Go from one floor to another with style. From a floating staircase to glass staircases, meet some of the coolest interior staircases ever.
This modern staircase was made from a 10mm thick metal sheet. Each of the adjoining steps is connected with a slanting external side beam that forms a bracket attached to the wall. With a concept of a delicate rippling ribbon is definitely one of the most unique and thinnest staircases ever seen. It was created by HSH and it is now in one the contemporary houses in Liben, Prague. Although this original piece might look fragile, each of its brackets is constructed as a firm frame, so it is sturdy enough to carry weights.
This creative slide next to the staircase was designed by London architect Alex Michaelis at the request of his children. Not only it adds originality but a lot of fun to their new eco-friendly dream home. In the picture, one of the children throwing caution to the wind and diving head first down the slide. According to Michaelis even grown-ups can’t resist skipping the stairs. "We’ve been known after a big dinner party to use the slide”, he said. Creativity, originality and fun, what a perfect combination!
Now, that is an awesome staircase! These original "floating" stairs were designed by Florence architect Guido Ciompi for The Gray Hotel in Milan, Italy.Thumbs up for the designer!
From the looks of these stairs, created by Spanish designer Jordi Vayreda, you might think only cats could make it to the top. They certainly don’t look like they’d support the weight of a human. But, Vayreda confirms that they can support 200 kilograms (over 440 pounds). “Steel is the material which we use to construct the staircases, 100 mm thick and each of them is welded to a 250 mm thick beam."
Check out these glass staircases. Forget about scuff marks and smudges, these are so cool!
What is so special about this staircase? Well, the design required remarkably little material and still functions as a regular set of stairs. It was created by Architect Dekleva Gregoric’s for an eXtra-eXtra-Small house located in a little historic town in Slovenia. Its dimensions were dictated by law to fall within the measurements of the preexisting house on the site, leaving just 43m-sq (approx 460ft-sq) of potential space. If good things come in small packages, then the XXS house is as good as it gets!
This “secret’ staircase” belongs to a London Victorian apartment, where it is hidden from the main reception room, to access a new loft bedroom lit by roof lights. It was designed by Tom Sloan at Levitate Architects, who came up with a neat solution to a storage problem.
Those two amazing sets of stairs are from the Didden Village project by Dutch architectural firm MVRDV. The project itself is a rooftop addition in Rotterdam, Netherlands.
These steep and narrow stairs occupy a space hardly bigger than a closet, and were made of economical pine boxes. When designing it, creative Swedish architects at Stockholm-based TAF Architect Office, went for both an aesthetically pleasing and affordable creation.
This spiral staircase appears to lead to nowhere as it was installed as a part of Milan’s exposition aimed to show that decor objects can be artworks.The ‘Rolling’, designed by Roberto Semprini for Edilco, draws inspiration from the ergonomic forms of natural rocks smoothed by water. The stairs look like giant river stones, but they are actually concrete blocks polished to perfection.
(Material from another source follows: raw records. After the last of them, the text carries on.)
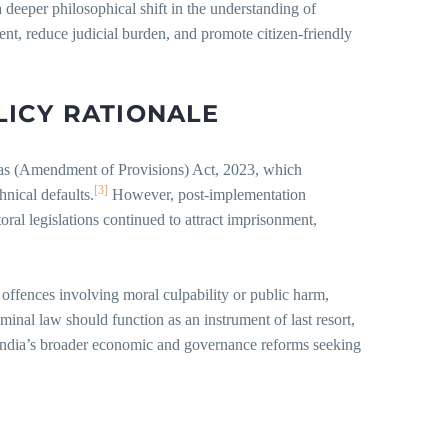
s a deeper philosophical shift in the understanding of
ent, reduce judicial burden, and promote citizen-friendly
LICY
RATIONALE
was (Amendment of Provisions) Act, 2023, which
[3]
nical defaults.
However, post-implementation
oral legislations continued to attract imprisonment,
 offences involving moral culpability or public harm,
iminal law should function as an instrument of last resort,
of India’s broader economic and governance reforms seeking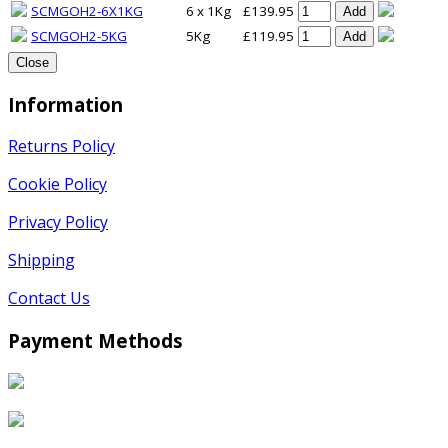
SCMGOH2-6X1KG
6 x 1Kg
£139.95
Add
SCMGOH2-5KG
5Kg
£119.95
Add
Close
Information
Returns Policy
Cookie Policy
Privacy Policy
Shipping
Contact Us
Payment Methods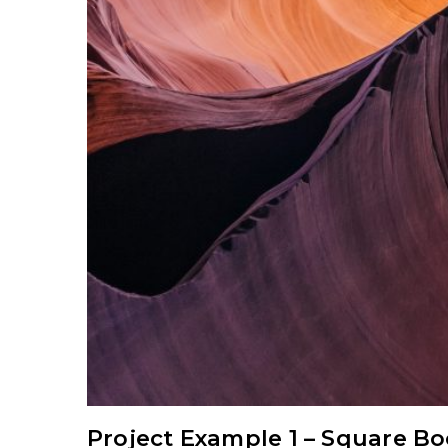
Project Example 1 – Square B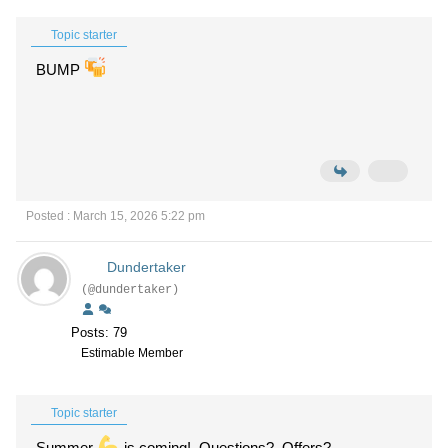
Topic starter
BUMP
Posted : March 15, 2026 5:22 pm
Dundertaker
(@dundertaker)
Posts: 79
Estimable Member
Topic starter
Summer
is coming! Questions? Offers?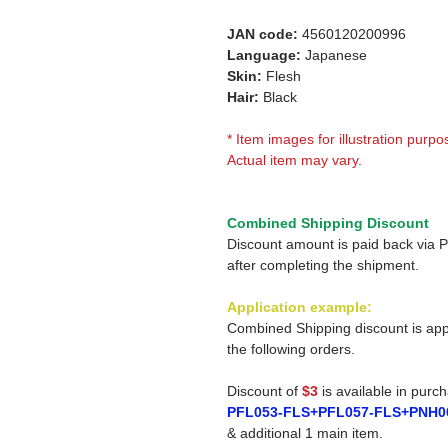
JAN code:
4560120200996
Language:
Japanese
Skin:
Flesh
Hair:
Black
* Item images for illustration purpo
Actual item may vary.
Combined Shipping Discount
Discount amount is paid back via 
after completing the shipment.
Application example:
Combined Shipping discount is app
the following orders.
Discount of
$3
is available in purc
PFL053-FLS+PFL057-FLS+PNH0
& additional 1 main item.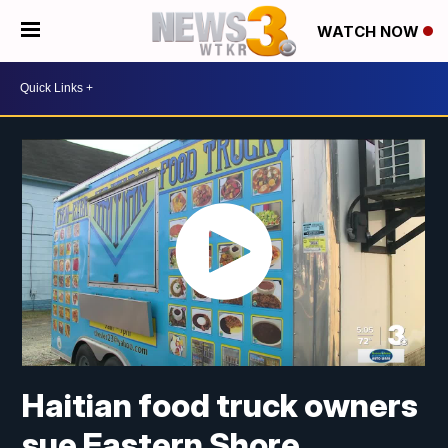
WATCH NOW
Haitian food truck owners
sue Eastern Shore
Take a look at these treads that don’t even touch. Anglo-Canadian architects Christopher Blencowe and Judith Levine seem to have taken the phrase "tread lightly" literally with this design. This really looks like an interesting solution to a standard problem in renovations and additions. Doesn’t it?
This originality was thought not only as a foldable staircase but as a ‘redefined door’. According to its creator, industrial designer Aaron Tang, it is “an element of a wall that allowed passageway to another environment when opened and restricted passageway when closed”. Using just hinges and pistons, the staircase can fold up a wall to expand space on the lower level or restrict access to the upper level. It was designed to be closed or opened from upstairs and downstairs.